The problem. Please rewrite all of the material below with every "scenarios" changed to "test cases" and nothing else altered. Leave out the pictures.

(Supplied data begins)

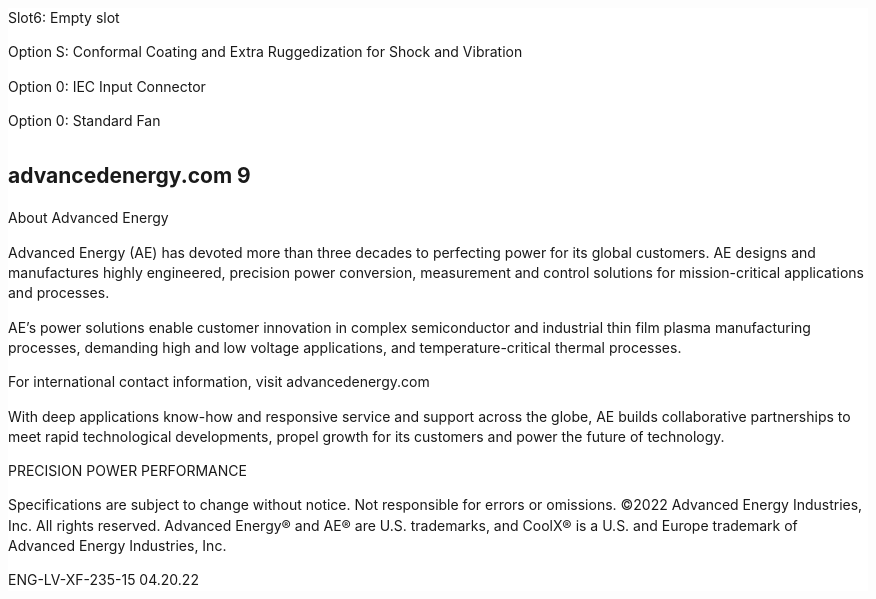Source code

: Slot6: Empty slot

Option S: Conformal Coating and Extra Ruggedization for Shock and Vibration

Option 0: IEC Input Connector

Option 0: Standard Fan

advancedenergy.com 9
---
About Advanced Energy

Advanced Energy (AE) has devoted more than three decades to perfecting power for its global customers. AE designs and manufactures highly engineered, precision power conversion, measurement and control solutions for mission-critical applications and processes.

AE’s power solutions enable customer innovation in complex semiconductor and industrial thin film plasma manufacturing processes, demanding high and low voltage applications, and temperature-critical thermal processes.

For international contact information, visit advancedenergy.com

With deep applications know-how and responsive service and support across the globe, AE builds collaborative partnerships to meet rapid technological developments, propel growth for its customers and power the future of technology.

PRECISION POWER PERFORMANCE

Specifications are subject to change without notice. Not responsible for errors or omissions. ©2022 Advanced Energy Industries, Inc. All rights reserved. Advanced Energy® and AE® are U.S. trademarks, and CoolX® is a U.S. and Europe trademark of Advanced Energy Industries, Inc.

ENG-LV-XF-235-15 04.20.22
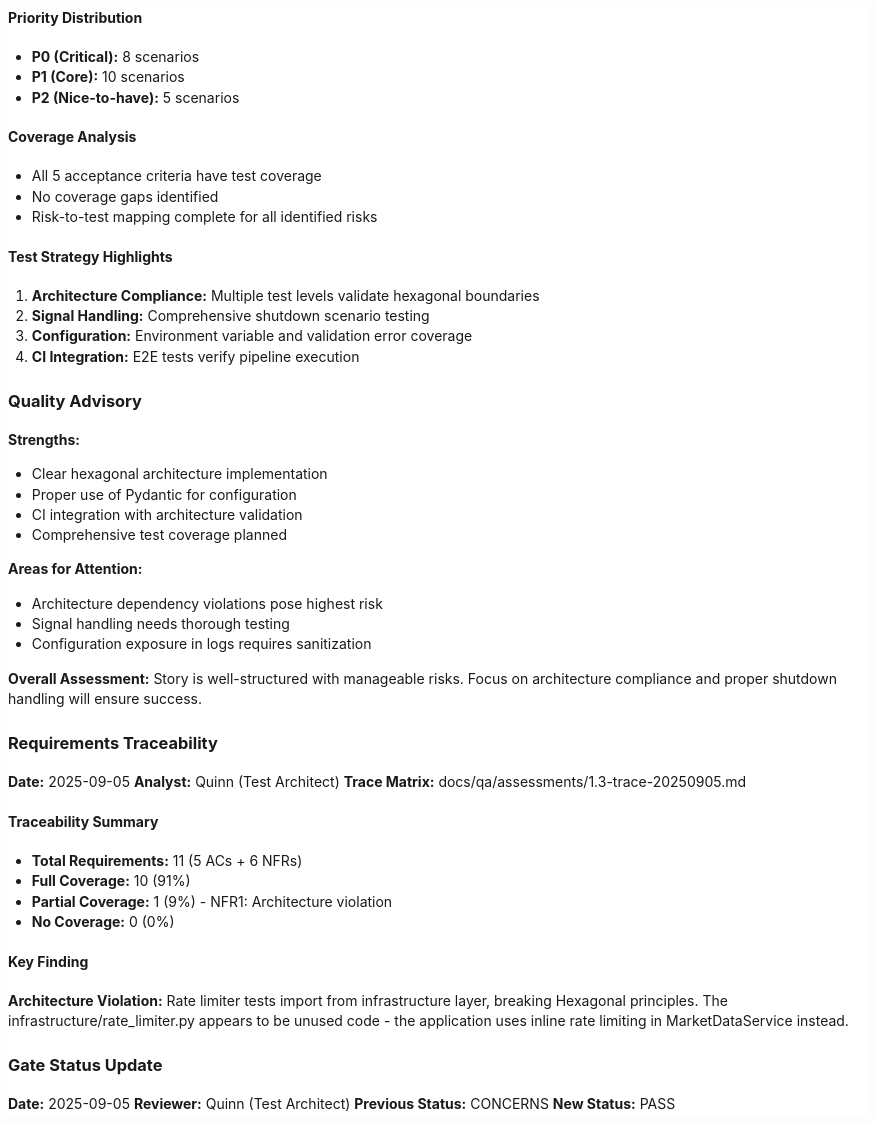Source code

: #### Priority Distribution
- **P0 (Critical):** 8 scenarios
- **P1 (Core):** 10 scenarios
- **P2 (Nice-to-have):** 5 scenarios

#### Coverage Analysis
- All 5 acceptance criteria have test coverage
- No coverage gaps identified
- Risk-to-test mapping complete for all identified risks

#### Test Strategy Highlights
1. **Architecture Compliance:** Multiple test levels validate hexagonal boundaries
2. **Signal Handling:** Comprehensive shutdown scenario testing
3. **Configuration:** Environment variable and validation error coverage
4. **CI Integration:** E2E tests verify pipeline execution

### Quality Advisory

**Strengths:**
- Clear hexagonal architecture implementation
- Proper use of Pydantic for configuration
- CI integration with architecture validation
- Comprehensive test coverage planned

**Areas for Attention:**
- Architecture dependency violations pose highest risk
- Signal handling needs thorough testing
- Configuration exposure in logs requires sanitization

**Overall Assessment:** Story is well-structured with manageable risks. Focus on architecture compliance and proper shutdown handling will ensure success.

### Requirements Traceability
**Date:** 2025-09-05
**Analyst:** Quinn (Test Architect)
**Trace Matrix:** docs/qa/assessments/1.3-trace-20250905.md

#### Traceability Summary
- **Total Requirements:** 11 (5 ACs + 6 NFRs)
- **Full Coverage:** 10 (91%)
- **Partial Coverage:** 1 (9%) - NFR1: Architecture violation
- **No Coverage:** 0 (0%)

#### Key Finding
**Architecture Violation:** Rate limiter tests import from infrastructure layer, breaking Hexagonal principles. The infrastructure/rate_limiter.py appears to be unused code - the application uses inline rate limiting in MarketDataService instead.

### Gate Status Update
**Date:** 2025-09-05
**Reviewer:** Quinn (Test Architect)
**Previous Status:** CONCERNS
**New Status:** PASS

(Supplied data ends)

Task result.
Source code

: Slot6: Empty slot

Option S: Conformal Coating and Extra Ruggedization for Shock and Vibration

Option 0: IEC Input Connector

Option 0: Standard Fan

advancedenergy.com 9
---
About Advanced Energy

Advanced Energy (AE) has devoted more than three decades to perfecting power for its global customers. AE designs and manufactures highly engineered, precision power conversion, measurement and control solutions for mission-critical applications and processes.

AE’s power solutions enable customer innovation in complex semiconductor and industrial thin film plasma manufacturing processes, demanding high and low voltage applications, and temperature-critical thermal processes.

For international contact information, visit advancedenergy.com

With deep applications know-how and responsive service and support across the globe, AE builds collaborative partnerships to meet rapid technological developments, propel growth for its customers and power the future of technology.

PRECISION POWER PERFORMANCE

Specifications are subject to change without notice. Not responsible for errors or omissions. ©2022 Advanced Energy Industries, Inc. All rights reserved. Advanced Energy® and AE® are U.S. trademarks, and CoolX® is a U.S. and Europe trademark of Advanced Energy Industries, Inc.

ENG-LV-XF-235-15 04.20.22
Source code

: #### Priority Distribution
- **P0 (Critical):** 8 test cases
- **P1 (Core):** 10 test cases
- **P2 (Nice-to-have):** 5 test cases

#### Coverage Analysis
- All 5 acceptance criteria have test coverage
- No coverage gaps identified
- Risk-to-test mapping complete for all identified risks

#### Test Strategy Highlights
1. **Architecture Compliance:** Multiple test levels validate hexagonal boundaries
2. **Signal Handling:** Comprehensive shutdown scenario testing
3. **Configuration:** Environment variable and validation error coverage
4. **CI Integration:** E2E tests verify pipeline execution

### Quality Advisory

**Strengths:**
- Clear hexagonal architecture implementation
- Proper use of Pydantic for configuration
- CI integration with architecture validation
- Comprehensive test coverage planned

**Areas for Attention:**
- Architecture dependency violations pose highest risk
- Signal handling needs thorough testing
- Configuration exposure in logs requires sanitization

**Overall Assessment:** Story is well-structured with manageable risks. Focus on architecture compliance and proper shutdown handling will ensure success.

### Requirements Traceability
**Date:** 2025-09-05
**Analyst:** Quinn (Test Architect)
**Trace Matrix:** docs/qa/assessments/1.3-trace-20250905.md

#### Traceability Summary
- **Total Requirements:** 11 (5 ACs + 6 NFRs)
- **Full Coverage:** 10 (91%)
- **Partial Coverage:** 1 (9%) - NFR1: Architecture violation
- **No Coverage:** 0 (0%)

#### Key Finding
**Architecture Violation:** Rate limiter tests import from infrastructure layer, breaking Hexagonal principles. The infrastructure/rate_limiter.py appears to be unused code - the application uses inline rate limiting in MarketDataService instead.

### Gate Status Update
**Date:** 2025-09-05
**Reviewer:** Quinn (Test Architect)
**Previous Status:** CONCERNS
**New Status:** PASS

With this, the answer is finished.